Une explosion, le doux son de la destruction. Un second retentissement, les bidons qui pètent les uns après les autres. Puis plus rien, le calme à nouveau. Nicolas sent l’air frais lui fouetter le visage. Il prend un CD dans sa poche qu’il met dans l’autoradio, piste 16 : « No more trouble in that bubble… » Une chanson qu’ils se partagent depuis leurs 16 ans avec une vieille amie à eux. C’était comme un cri de ralliement, écouter cette chanson c’était se rappeler de tous les moments passés ensemble à fumer, à boire, à draguer, à danser, à désespérer, à rire, à pleurer…
Après deux heures de route ils arrivent chez elle. Sa maison est d’une taille respectable. Blanche, peut-être comme elle aurait voulu l’être. Nicolas frappe à la porte. Elle ouvre. En vingt ans elle a pas beaucoup changé. Aucun d’eux trois d’ailleurs. Ce ne sont ni plus ni moins que des grands ados… Sourire. Câlin. Son éternelle mèche brune qui barre la partie supérieure gauche du visage, son parfum enivrant, tout est comme quand ils avaient 16 ans… Allan les rejoint.
Cinq heures plus tard ils se retrouvent dans le salon. Un salon avec des murs rouges, elle avait toujours voulu des murs rouges. Une table basse en acajou, deux canapés et un grand fauteuil placés en triangle. Chacun prend sa place. C’est un long silence gêné qui s’installe. Quand on vient de faire ce qu’ils ont fait et qu’on s’apprête à faire ce qu’ils vont faire, on est rarement heureux. C’est comme de rire puis de devoir se frapper pour pleurer. Elle se redresse.
« Venez, dit-elle ».
Les deux garçons se lèvent, elle prend la main de chacun d’eux. Tous trois prennent une grande inspiration et se collent leur tête l’une contre les autres. Les cœurs battent à vitesse grand V.
Allan se rassoit et sort de la poche de sa chemise un sachet qui contient une poudre blanche. De quoi prendre une vingtaine de doses, ils n’en prendront qu’une chacun, mais ils vont user tout le paquet.
Nicolas se découpe une ligne avec une carte bleue. Ca le dégoûte de mêler le fric à ça et il préfère le faire avec un morceau de carton.
Allan a le coup de main et en quelques secondes il s’allonge une parfaite ligne blanche. Mais cette fois-ci, elle sera franchie.
Elle, elle hésite un peu. Nicolas lui prend la main et la serre. Elle n’a pas le choix, elle le sait. Elle se fait une ligne.

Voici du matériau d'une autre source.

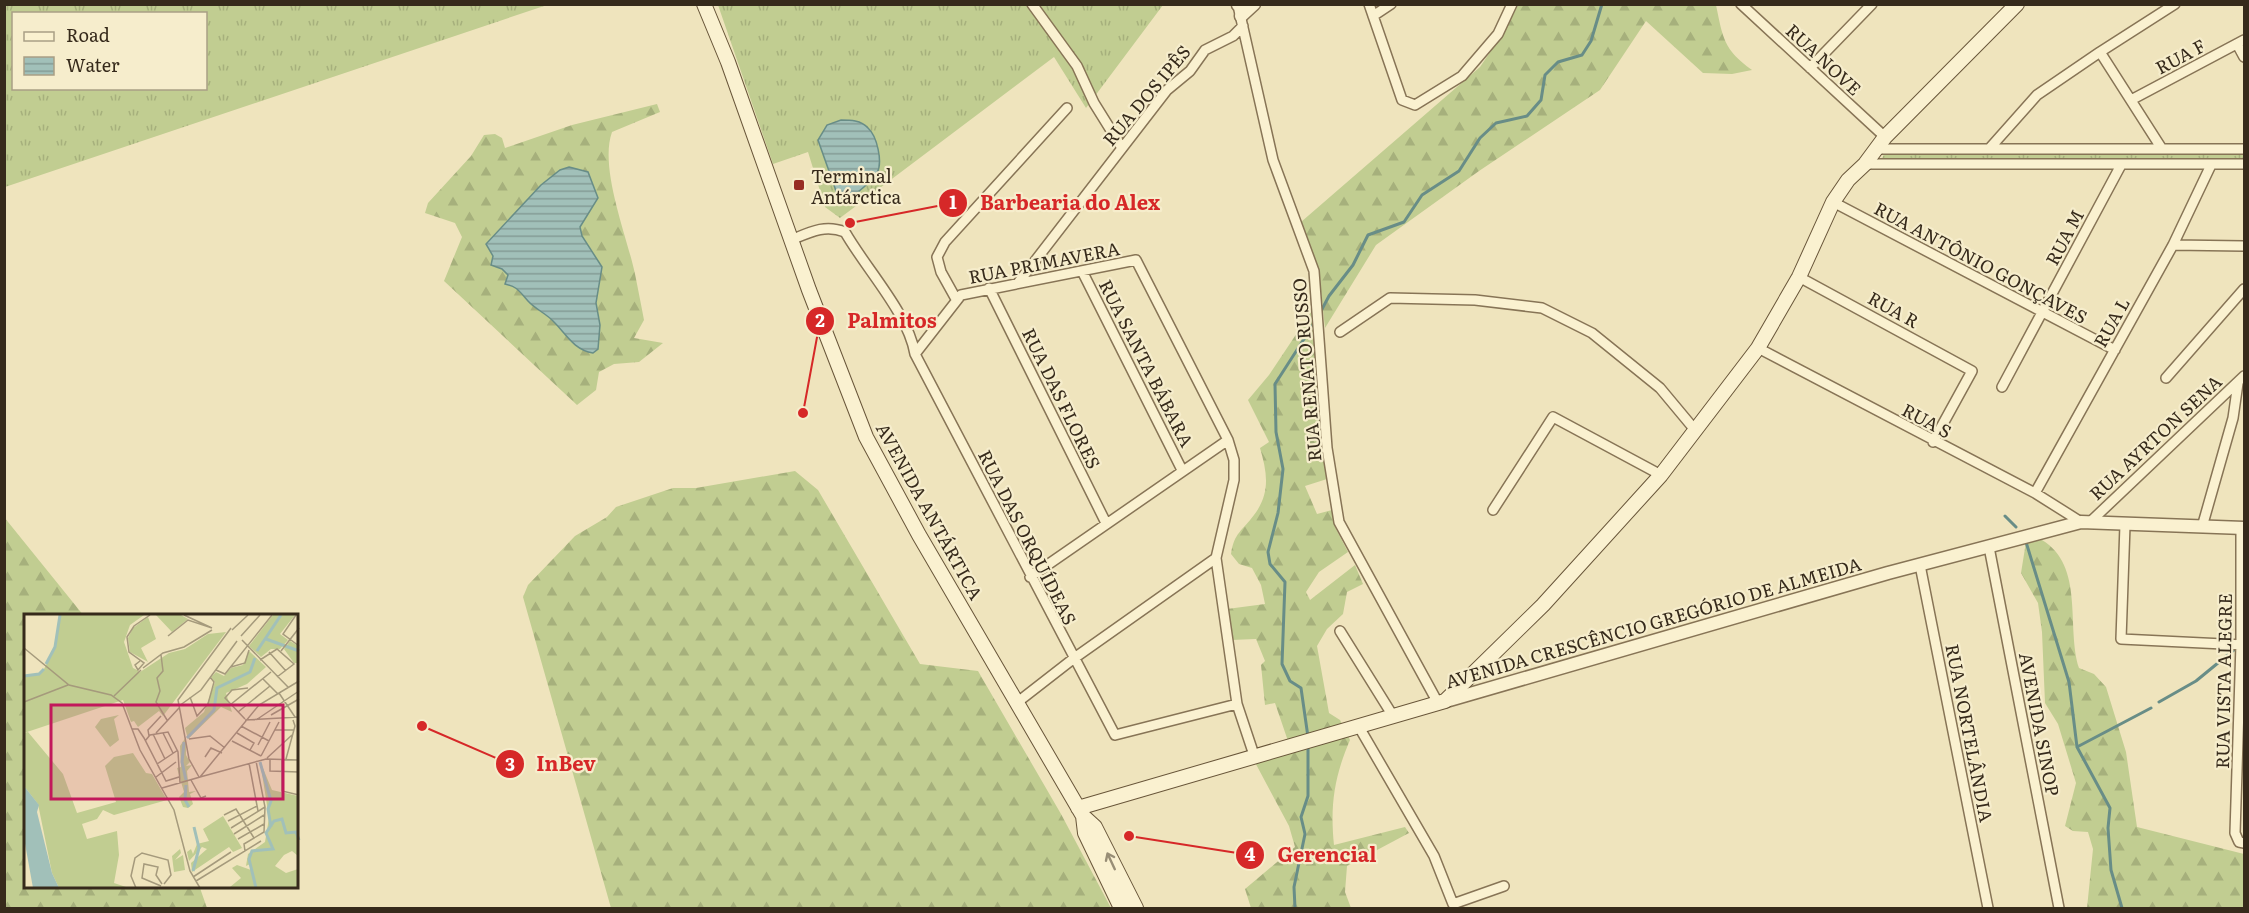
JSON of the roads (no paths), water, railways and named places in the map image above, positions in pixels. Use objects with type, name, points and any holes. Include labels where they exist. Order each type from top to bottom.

« Si l’un de vous a quelque chose à dire, il le dit maintenant, dit Allan. »
Silence. Dire quoi ?
« En même temps. »
Ils se penchent, se bouchent une narine et aspirent lentement de manière à garder une capacité d’inhalation longue. La ligne est presque finie, plus que quelques centimètres, encore un peu, voilà. Ils se relèvent et s’assoient. Ils commencent à trembler et à avoir chaud. Allan se vomit dessus. Nicolas la regarde.
« Aurélie je…
- Je sais.
- A tout à l’heure. »
Elle essaie de sourire. Son visage se crispe, ses yeux se ferment, elle ne voit plus rien. Elle tremble encore un peu, vomit. Son cœur cesse de battre. Elle est morte.
Nicolas n’est pas encore tout à fait mort, il tremble comme si un courant de plusieurs milliers de volts le traversait de part en part, il trouve la force de se relever et s’écroule aux pieds de son amie. Il plonge sa tête dans ses reins, regrette un instant, puis balaie tout remord, en serrant sa main une dernière fois il pousse un ultime soupir avant de fermer définitivement les yeux.